Hace unos días un amigo ganó un premio en materia de diseño. Los premios siempre son una revelación de otras instancias que uno ni se imagina. Lo que arranca un premio no es, como podría pensarse, admiración, sino un cultivo verde llamado envidia y por ende un puñado de malas miradas. Los que pierden, se multiplican y se unen. Se amotinan en la mediocridad. Su lengua se convierte en un flagelo que sacia la impotencia del perdedor.
Cuando era joven, decidí concursar en un premio de cuento que organizaba la Ibero, el periódico Am y el Estado, le llamaron Efrén Hernández. Cumplí con hacer lo que para mí era la obra ganadora. Un cuento lleno de drama, de "prosa poética" y esquemas barrocos que prometían ser infalibles (pensaba, si con esta obra no gano, de verdad que serán muy estúpidos, está vendido o de plano no sirven para nada) de verdad que se me iba la vida en ello. Una vez que entregué el original y las copias (entonces si era original, porque se hacía a máquina de escribir y hoy siguen solicitando ese punto en las convocatorias) salí del lugar como un auténtico ganador. Eso resolvía mi pertenencia en el tema de la literatura. Pensé que lo mejor sería obviar el espectáculo y que de una vez me dijeran que era ganador. Sin embargo, tuve que esperar cerca de tres meses para conocer el resultado. Tres meses en los que contaba cada uno de los días como si pesaran demasiado en mi existencia. Tres meses en los que soñaba tirar un discurso a los medios de comunicación acerca de mi obra. Fue una temporada llena de ansias y de conjeturas acerca de mi vida como ganador de concursos, pero sobre todo, como si eso pudiera hacerme valer como escritor novel de 18 años. Y una vez ganado el concurso, lo demás sería miel sobre ojuelas.
Fue una mañana lluviosa la del día esperado. Desperté antes que abriera cualquier puesto de periódicos. Las calles estaban mojadas pero hacía calor. Una anciana en la esquina de la Monterrey, cortó con una navaja el ato de periódicos y se esparcieron como una baraja sobre el piso. Cuando tuve el ejemplar en mis manos, las piernas comenzaron a temblarme. Leí lo que pude hasta que llegué a mi departamento. Todo fue confuso. No hallaba el maldito recuadro donde me encontraría como ganador. Revisé la fecha del periódico. Estaba bien, coincidía con la publicación de resultados. ¿Y mi nombre?
Sentado en el desayunador, encontré un cuarto de plana del diario que contenía el resultado. Una miserable viñeta con el nombre del ganador que no era, por supuesto, yo.
La soberbia de escritor joven pasó a ser una lágrima. Estaba acabado. Fulminado. Jodido. Yo no era el ganador de el superconcurso.

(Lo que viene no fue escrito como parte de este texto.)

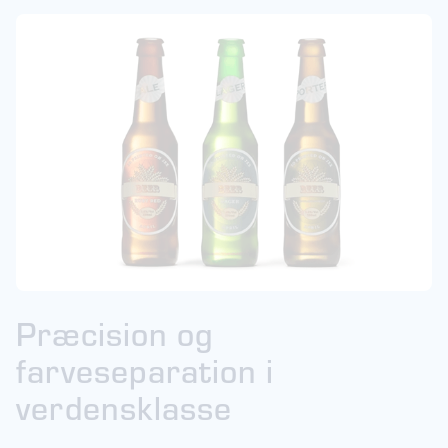
Præcision og
farveseparation i
verdensklasse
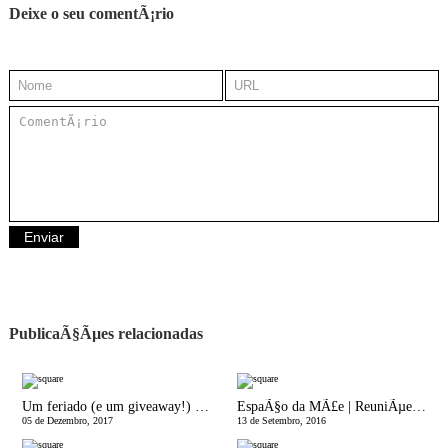
Deixe o seu comentÃ¡rio
PublicaÃ§Ãµes relacionadas
Um feriado (e um giveaway!) especial | Azul Alfazema
EspaÃ§o da MÃ£e | ReuniÃµes com Professores: Uma obrigaÃ§Ã£o ou uma mais-valia para o desenvolvimento das crianÃ§as?
05 de Dezembro, 2017
13 de Setembro, 2016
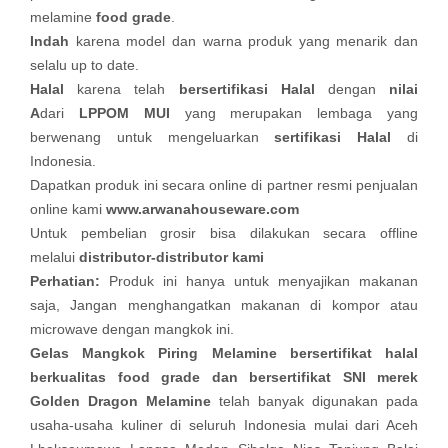
melamine
food grade
.
Indah
karena model dan warna produk yang menarik dan
selalu up to date.
Halal
karena telah
bersertifikasi Halal
dengan
nilai
A
dari
LPPOM MUI
yang merupakan lembaga yang
berwenang untuk mengeluarkan
sertifikasi Halal
di
Indonesia.
Dapatkan produk ini secara online di partner resmi penjualan
online kami
www.arwanahouseware.com
Untuk pembelian grosir bisa dilakukan secara offline
melalui
distributor-distributor kami
Perhatian:
Produk ini hanya untuk menyajikan makanan
saja, Jangan menghangatkan makanan di kompor atau
microwave dengan mangkok ini.
Gelas Mangkok Piring Melamine bersertifikat halal
berkualitas food grade dan bersertifikat SNI merek
Golden Dragon Melamine
telah banyak digunakan pada
usaha-usaha kuliner di seluruh Indonesia mulai dari Aceh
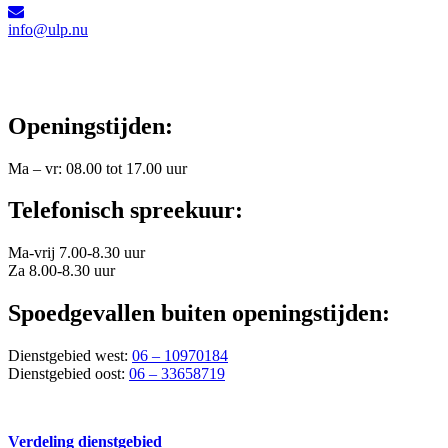
info@ulp.nu
Openingstijden:
Ma – vr: 08.00 tot 17.00 uur
Telefonisch spreekuur:
Ma-vrij 7.00-8.30 uur
Za 8.00-8.30 uur
Spoedgevallen buiten openingstijden:
Dienstgebied west:
06 – 10970184
Dienstgebied oost:
06 – 33658719
Verdeling dienstgebied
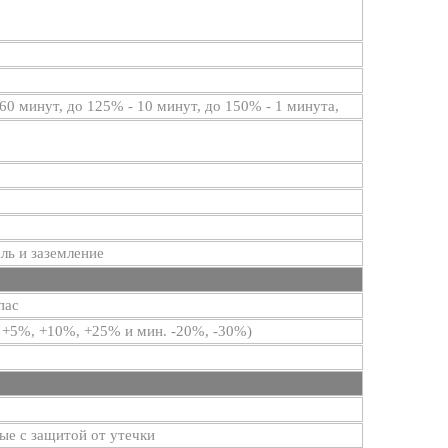
 60 минут, до 125% - 10 минут, до 150% - 1 минута,
ль и заземление
пас
 +5%, +10%, +25% и мин. -20%, -30%)
ые с защитой от утечки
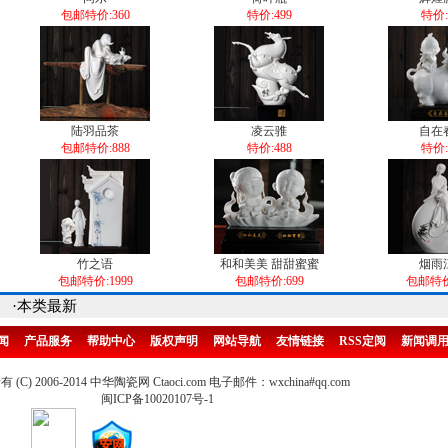
包邮特价:360
特价:499
特价:
陆羽品茶
凌云骓
自在
包邮特价:888
特价:488
特价:
竹之语
和和美美 甜甜蜜蜜
烟雨
包邮特价:1999
包邮特价:699
包邮特价:
·本类最新
闻
产品服务
帮助中心
版权声明
网站导航
友情链接
RSS定阅
新闻调
(C) 2006-2014 中华陶瓷网 Ctaoci.com 电子邮件：wxchina#qq.com
闽ICP备10020107号-1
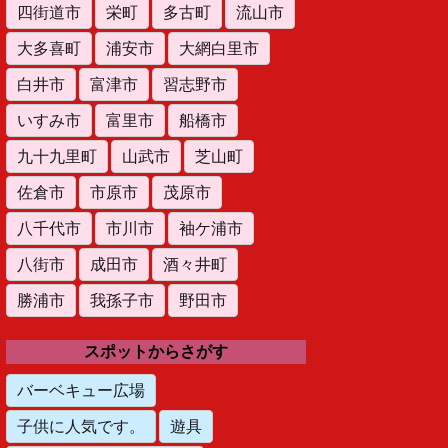
四街道市
栄町
多古町
流山市
大多喜町
浦安市
大網白里市
白井市
富津市
習志野市
いすみ市
富里市
船橋市
九十九里町
山武市
芝山町
佐倉市
市原市
茂原市
八千代市
市川市
袖ケ浦市
八街市
成田市
酒々井町
勝浦市
我孫子市
野田市
スポットからさがす
バーベキュー広場
子供に人気です。
遊具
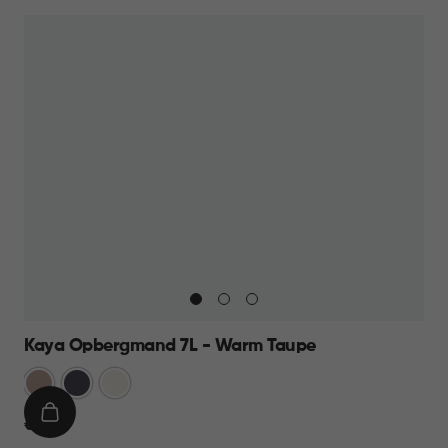
13,95
Kaya Opbergmand 7L - Warm Taupe
Warm
Antraciet
Wit
Taupe
IN
€
€ 9,95
WINKELMAND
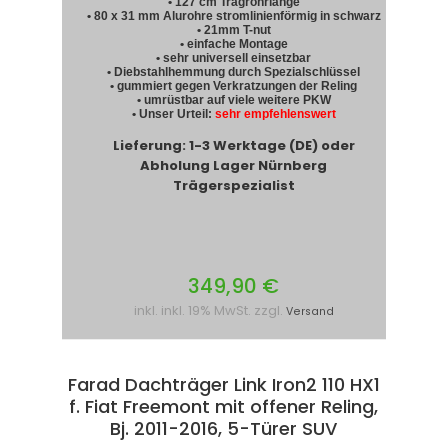
• 127 cm Tragrohrlänge
• 80 x 31 mm Alurohre stromlinienförmig in schwarz
• 21mm T-nut
• einfache Montage
• sehr universell einsetzbar
• Diebstahlhemmung durch Spezialschlüssel
• gummiert gegen Verkratzungen der Reling
• umrüstbar auf viele weitere PKW
• Unser Urteil:
sehr empfehlenswert
Lieferung: 1-3 Werktage (DE) oder
Abholung Lager Nürnberg
Trägerspezialist
349,90 €
inkl. inkl. 19% MwSt. zzgl.
Versand
Farad Dachträger Link Iron2 110 HX1
f. Fiat Freemont mit offener Reling,
Bj. 2011-2016, 5-Türer SUV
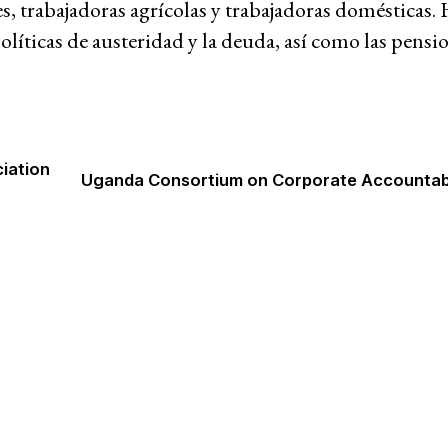
s, trabajadoras agrícolas y trabajadoras domésticas. 
olíticas de austeridad y la deuda, así como las pensi
Grupos de trabajo
iation
Uganda Consortium on Corporate Accountabi
Rendición de cuentas corporativa
Política económica
iva y la impunidad
Medio ambiente y DESC
Hub de investigación comunitaria
Movimientos sociales
as comunidades
Litigio estratégico
Sistema de solidaridad
o
Mujeres y DESC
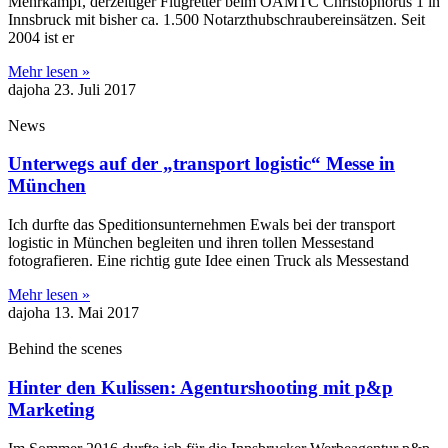
Mehrkampf, derzeitiger Flugretter beim ÖAMTC Christophorus 1 in
Innsbruck mit bisher ca. 1.500 Notarzthubschraubereinsätzen. Seit
2004 ist er
Mehr lesen »
dajoha
23. Juli 2017
News
Unterwegs auf der „transport logistic“ Messe in
München
Ich durfte das Speditionsunternehmen Ewals bei der transport
logistic in München begleiten und ihren tollen Messestand
fotografieren. Eine richtig gute Idee einen Truck als Messestand
Mehr lesen »
dajoha
13. Mai 2017
Behind the scenes
Hinter den Kulissen: Agenturshooting mit p&p
Marketing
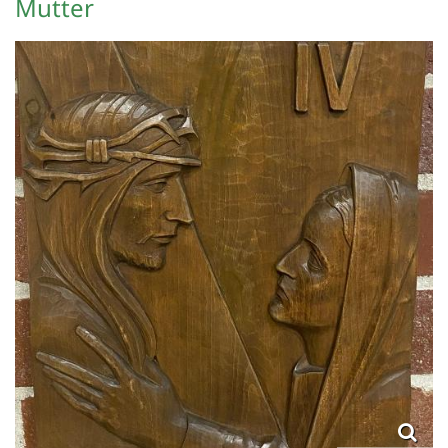
Mutter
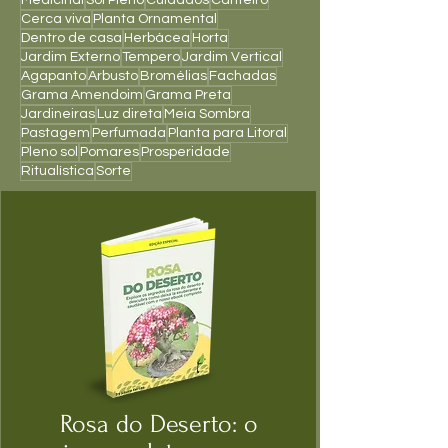
Cerca viva
Planta Ornamental
Dentro de casa
Herbácea
Horta
Jardim Externo
Tempero
Jardim Vertical
Agapanto
Arbusto
Bromélias
Fachadas
Grama Amendoim
Grama Preta
Jardineiras
Luz direta
Meia Sombra
Pastagem
Perfumada
Planta para Litoral
Pleno sol
Pomares
Prosperidade
Ritualística
Sorte
Rosa do Deserto: o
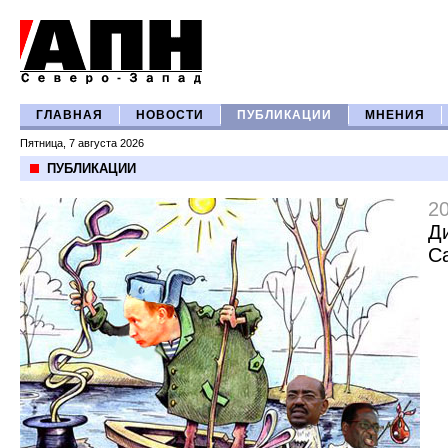
ГЛАВНАЯ
НОВОСТИ
ПУБЛИКАЦИИ
МНЕНИЯ
Пятница, 7 августа 2026
ПУБЛИКАЦИИ
2
Д
С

FRAUDE. COCHUPO. TONGO. Funcionarios vendidos. Caciques culturales. Hijos de puta. Los mismos de siempre. Acababan de desdeñar a una promesa. No comprendieron el texto.
Luego de que se me pasó la fiebre de la derrota vino una depresión pos parto. Estaba decidido a dejar de escribir. Pero tuve un encuentro con un maestron a la entrada de la UIA; Agustín Cortés. Le conté la derrota, y el me dejó echar la rabia. Cuando terminé me dijo que los concursos literarios son una rueda de la fortuna. Que un escritor no escribía por ganar un concurso. Escribía porque era su naturaleza.
Aliviado, entendí el tema de los concursos. Ganar es un viaje. Ganar es entender que tienes menos amigos de los que te imaginas, más enemigos a los que les has dado la mano. Ganar es entender que hay muchos perdedores, que actúan como perdedores y viven como perdedores. A pesar de que perder es sólo hacer el intento y volverlo a intentar en otra ocasión.
A mi amigo Edgar le deseo enhorabuenas. Ganó y punto.